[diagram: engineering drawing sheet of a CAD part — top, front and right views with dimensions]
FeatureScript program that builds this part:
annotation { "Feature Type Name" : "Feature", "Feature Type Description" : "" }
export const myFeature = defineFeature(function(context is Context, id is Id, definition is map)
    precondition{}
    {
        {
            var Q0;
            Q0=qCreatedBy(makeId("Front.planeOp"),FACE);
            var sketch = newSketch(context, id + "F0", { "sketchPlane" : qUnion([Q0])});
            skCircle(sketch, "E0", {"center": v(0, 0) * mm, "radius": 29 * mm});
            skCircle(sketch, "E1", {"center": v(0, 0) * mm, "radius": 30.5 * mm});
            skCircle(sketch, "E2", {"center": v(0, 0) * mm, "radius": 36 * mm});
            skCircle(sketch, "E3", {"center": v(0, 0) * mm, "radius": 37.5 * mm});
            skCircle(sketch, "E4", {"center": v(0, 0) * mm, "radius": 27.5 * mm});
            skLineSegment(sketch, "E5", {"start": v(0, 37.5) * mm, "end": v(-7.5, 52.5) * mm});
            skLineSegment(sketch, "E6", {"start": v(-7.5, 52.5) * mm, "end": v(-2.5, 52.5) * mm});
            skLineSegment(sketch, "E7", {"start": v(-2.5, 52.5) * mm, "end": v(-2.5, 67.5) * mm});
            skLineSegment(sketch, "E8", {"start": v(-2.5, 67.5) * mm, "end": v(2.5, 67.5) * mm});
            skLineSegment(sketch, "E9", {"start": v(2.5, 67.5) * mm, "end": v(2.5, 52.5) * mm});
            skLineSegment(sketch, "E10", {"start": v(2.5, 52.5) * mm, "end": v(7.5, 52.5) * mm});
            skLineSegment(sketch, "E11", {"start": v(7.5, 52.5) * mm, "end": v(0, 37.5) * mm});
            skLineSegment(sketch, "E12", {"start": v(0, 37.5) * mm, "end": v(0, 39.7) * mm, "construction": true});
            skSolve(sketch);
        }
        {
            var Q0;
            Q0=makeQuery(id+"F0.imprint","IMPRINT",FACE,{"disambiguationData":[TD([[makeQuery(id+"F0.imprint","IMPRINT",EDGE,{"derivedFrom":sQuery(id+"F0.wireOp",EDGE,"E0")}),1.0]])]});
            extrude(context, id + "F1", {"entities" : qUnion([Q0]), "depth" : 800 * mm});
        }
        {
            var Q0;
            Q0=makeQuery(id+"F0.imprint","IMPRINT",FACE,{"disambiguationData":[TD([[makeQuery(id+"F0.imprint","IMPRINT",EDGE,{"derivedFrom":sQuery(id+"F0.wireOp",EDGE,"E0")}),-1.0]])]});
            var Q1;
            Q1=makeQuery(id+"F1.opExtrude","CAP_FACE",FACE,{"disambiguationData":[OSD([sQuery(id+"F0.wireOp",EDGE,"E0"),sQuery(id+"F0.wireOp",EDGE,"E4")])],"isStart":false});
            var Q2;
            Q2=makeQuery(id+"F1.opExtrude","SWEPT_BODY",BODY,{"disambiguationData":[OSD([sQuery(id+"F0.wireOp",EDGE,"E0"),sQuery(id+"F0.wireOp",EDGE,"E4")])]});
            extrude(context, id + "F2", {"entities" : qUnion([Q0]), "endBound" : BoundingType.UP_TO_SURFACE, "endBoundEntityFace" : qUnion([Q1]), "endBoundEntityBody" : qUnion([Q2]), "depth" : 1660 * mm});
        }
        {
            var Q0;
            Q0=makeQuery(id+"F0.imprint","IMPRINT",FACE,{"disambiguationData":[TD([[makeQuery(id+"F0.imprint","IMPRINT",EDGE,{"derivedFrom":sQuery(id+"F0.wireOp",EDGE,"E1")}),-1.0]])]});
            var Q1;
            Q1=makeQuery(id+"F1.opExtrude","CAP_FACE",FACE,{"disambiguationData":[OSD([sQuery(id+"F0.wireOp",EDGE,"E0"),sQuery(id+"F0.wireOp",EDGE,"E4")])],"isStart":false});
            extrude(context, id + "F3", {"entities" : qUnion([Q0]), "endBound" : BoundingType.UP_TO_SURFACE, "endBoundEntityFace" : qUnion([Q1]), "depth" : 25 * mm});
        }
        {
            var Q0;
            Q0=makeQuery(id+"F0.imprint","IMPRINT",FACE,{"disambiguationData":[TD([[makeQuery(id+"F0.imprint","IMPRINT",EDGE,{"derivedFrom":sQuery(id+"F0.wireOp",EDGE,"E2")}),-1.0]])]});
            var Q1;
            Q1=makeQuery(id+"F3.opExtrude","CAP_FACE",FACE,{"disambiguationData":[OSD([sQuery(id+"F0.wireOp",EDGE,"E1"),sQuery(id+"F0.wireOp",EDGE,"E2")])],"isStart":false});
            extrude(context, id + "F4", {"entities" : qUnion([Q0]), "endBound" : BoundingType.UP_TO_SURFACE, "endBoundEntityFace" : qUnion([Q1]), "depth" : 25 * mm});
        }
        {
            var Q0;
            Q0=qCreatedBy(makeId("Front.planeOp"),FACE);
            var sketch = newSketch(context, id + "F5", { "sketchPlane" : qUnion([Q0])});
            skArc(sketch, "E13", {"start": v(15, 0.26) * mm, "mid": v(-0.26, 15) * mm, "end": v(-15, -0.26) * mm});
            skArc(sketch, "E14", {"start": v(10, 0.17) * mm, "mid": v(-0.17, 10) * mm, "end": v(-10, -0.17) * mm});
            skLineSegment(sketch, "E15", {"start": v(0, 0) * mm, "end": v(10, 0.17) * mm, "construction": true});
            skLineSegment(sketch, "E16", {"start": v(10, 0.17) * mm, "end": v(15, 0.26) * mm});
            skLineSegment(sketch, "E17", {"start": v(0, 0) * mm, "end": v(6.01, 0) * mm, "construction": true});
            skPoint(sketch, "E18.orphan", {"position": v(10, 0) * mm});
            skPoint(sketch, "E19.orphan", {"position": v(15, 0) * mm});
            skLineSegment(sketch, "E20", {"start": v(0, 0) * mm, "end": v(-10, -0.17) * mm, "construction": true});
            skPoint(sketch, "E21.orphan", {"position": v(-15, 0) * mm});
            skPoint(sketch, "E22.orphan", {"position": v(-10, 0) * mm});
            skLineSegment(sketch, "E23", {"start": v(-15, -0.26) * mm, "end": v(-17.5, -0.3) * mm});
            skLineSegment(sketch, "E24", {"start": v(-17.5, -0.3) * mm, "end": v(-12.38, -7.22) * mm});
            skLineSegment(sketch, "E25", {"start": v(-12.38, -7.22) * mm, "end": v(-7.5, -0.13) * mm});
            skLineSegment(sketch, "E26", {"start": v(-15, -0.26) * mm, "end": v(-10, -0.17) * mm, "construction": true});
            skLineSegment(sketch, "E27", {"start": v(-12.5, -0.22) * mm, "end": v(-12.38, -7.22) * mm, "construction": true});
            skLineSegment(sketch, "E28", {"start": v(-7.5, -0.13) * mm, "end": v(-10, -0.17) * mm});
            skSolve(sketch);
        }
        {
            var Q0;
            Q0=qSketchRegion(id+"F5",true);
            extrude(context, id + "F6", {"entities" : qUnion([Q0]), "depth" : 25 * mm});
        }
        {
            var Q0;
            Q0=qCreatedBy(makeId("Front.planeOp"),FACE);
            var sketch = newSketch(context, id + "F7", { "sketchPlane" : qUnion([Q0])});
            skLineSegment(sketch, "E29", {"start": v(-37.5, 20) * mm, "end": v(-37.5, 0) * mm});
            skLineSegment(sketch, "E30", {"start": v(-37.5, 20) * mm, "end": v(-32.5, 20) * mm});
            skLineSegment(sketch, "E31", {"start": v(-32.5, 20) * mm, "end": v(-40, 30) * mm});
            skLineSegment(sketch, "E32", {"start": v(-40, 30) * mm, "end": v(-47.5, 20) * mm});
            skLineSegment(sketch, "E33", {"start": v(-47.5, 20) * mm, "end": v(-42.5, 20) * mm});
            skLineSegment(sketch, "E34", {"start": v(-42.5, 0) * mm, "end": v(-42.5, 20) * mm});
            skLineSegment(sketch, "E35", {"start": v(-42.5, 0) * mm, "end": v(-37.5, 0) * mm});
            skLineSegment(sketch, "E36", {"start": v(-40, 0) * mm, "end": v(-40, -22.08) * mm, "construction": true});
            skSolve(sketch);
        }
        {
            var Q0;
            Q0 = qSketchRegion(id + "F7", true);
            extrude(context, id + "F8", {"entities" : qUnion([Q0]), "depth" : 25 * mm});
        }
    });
|---|
• **Task directions**:
Copy every line of the data above that contains the string "entities".

• **Answer for the task**:
            extrude(context, id + "F1", {"entities" : qUnion([Q0]), "depth" : 800 * mm});
            extrude(context, id + "F2", {"entities" : qUnion([Q0]), "endBound" : BoundingType.UP_TO_SURFACE, "endBoundEntityFace" : qUnion([Q1]), "endBoundEntityBody" : qUnion([Q2]), "depth" : 1660 * mm});
            extrude(context, id + "F3", {"entities" : qUnion([Q0]), "endBound" : BoundingType.UP_TO_SURFACE, "endBoundEntityFace" : qUnion([Q1]), "depth" : 25 * mm});
            extrude(context, id + "F4", {"entities" : qUnion([Q0]), "endBound" : BoundingType.UP_TO_SURFACE, "endBoundEntityFace" : qUnion([Q1]), "depth" : 25 * mm});
            extrude(context, id + "F6", {"entities" : qUnion([Q0]), "depth" : 25 * mm});
            extrude(context, id + "F8", {"entities" : qUnion([Q0]), "depth" : 25 * mm});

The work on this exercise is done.